Canada is repealing its anti-blasphemy law

June 7, 2017 by  

mickey-moCanada’s federal and provincial legislatures have passed motions condemning “Islamophobia” and calling for studies and recommendations to oppose speech that does not revere religious beliefs or practices, but Canada’s Justice Minister yesterday introduced a bill that will – if passed into law – repeal Canada’s law against “blasphemous libel”.

Section 296 of Canada’s Criminal Code R.S.C., 1985, c. C-46 currently states:

Blasphemous Libel


296 (1) Every one who publishes a blasphemous libel is guilty of an indictable offence and liable to imprisonment for a term not exceeding two years.

Question of fact

(2) It is a question of fact whether or not any matter that is published is a blasphemous libel.
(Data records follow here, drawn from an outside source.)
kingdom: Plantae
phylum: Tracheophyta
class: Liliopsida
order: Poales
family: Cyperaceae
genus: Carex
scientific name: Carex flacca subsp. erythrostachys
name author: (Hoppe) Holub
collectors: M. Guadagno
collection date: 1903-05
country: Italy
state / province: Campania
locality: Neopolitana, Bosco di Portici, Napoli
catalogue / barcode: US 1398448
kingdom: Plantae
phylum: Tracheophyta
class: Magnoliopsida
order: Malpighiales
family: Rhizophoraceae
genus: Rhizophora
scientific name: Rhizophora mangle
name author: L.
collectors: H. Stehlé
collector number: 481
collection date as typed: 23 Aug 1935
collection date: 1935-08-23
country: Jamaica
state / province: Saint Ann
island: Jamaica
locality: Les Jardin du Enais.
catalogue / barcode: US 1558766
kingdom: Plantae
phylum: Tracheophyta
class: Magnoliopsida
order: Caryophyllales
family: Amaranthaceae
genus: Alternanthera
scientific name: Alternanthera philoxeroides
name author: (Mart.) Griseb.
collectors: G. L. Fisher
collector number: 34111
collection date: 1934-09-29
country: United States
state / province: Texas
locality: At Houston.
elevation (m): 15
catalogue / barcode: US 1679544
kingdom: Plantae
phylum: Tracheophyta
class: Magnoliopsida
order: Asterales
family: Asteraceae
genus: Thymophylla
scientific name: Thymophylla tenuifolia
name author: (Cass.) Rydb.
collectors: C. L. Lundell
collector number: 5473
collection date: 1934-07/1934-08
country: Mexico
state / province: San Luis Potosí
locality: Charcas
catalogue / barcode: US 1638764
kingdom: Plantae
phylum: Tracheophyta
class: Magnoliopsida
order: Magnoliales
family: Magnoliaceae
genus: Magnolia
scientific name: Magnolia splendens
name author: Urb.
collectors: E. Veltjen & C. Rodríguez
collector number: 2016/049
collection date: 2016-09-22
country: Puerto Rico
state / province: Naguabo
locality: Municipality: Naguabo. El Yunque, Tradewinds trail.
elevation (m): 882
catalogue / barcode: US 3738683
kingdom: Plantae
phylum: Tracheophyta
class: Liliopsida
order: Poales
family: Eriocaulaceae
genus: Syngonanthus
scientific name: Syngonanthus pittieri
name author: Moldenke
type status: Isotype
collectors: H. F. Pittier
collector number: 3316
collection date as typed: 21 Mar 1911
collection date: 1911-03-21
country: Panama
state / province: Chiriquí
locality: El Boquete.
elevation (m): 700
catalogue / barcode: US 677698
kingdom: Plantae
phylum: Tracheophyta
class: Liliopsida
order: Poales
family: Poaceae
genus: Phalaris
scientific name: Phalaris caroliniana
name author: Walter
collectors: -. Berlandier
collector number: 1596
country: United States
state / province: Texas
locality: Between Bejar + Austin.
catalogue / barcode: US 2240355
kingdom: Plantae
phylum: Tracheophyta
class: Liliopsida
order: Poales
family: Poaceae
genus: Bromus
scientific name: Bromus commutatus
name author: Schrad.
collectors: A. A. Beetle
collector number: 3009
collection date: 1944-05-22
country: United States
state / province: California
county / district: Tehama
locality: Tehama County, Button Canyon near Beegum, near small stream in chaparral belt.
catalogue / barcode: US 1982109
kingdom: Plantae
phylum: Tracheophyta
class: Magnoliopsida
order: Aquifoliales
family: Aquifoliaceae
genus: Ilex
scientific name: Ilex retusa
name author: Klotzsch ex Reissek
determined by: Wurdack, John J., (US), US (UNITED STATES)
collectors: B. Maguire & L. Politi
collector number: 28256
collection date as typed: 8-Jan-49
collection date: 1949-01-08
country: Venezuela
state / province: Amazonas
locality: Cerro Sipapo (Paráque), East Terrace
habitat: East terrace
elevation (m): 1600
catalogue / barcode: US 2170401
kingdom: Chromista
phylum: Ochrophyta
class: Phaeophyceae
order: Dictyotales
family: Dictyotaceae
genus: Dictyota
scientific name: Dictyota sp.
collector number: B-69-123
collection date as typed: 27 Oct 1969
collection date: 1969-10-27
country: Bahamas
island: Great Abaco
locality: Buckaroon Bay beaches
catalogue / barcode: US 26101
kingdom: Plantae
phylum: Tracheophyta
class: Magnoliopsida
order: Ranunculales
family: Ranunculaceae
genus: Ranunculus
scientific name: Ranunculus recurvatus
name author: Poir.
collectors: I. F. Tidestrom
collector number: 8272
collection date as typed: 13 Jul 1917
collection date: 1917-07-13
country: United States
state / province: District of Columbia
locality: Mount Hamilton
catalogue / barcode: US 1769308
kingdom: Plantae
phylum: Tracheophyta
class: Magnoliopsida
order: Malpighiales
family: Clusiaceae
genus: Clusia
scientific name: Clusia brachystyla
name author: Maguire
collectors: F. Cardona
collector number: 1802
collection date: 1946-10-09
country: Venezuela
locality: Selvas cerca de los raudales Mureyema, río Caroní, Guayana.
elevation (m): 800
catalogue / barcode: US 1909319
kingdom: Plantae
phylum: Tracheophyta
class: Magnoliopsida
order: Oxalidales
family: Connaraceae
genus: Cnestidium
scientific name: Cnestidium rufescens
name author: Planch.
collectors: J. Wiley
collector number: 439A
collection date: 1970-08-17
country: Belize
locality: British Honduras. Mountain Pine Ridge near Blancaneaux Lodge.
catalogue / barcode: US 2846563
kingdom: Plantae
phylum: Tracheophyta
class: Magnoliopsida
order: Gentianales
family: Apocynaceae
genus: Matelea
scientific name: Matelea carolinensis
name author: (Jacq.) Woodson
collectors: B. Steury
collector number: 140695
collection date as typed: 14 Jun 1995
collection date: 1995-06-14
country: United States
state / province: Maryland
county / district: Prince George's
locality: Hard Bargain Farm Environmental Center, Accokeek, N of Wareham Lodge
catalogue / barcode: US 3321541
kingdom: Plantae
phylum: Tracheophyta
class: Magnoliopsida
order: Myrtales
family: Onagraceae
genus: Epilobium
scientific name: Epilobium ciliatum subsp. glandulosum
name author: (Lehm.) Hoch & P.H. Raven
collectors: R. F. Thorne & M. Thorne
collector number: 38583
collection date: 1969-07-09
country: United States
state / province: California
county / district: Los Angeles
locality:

(3) No person shall be convicted of an offence under this section for expressing in good faith and in decent language, or attempting to establish by argument used in good faith and conveyed in decent language, an opinion on a religious subject.

However, section 30 of Bill C-51, which was introduced by federal Justice Minister Jody Wilson-Raybould (Member of Parliament for the electoral district of Vancouver Granville) on June 6, 2017, reads:

30 Section 296 of the Act and the heading before it are repealed.

The repeal of section 296 is very small and unheralded section of a much larger Bill C-51, that will, among other things, remove from the Criminal Code sections already found by Canada’s Supreme Court of Canada to be unconstitutional. However, the constitutionality of section 296 has not yet been tested in court.

Coming as it does in an era when progressives, theocrats and others are demanding unearned, automatic, and legally-enforced respect and reverence for whatever beliefs, gods, cultural practices, or opinions they may have (see for example Canada’s recent federal “anti-Islamophobia” motion M103; its recognition and protection of “gender” in Bill C-16; and the Province of Ontario’s own provincial Islamophobia motion, which I have opposed as leader of the Freedom Party of Ontario), the repeal of Canada’s law against blasphemous libel is a ray of hope to those concerned about the survival of their freedom to think and to speak their mind.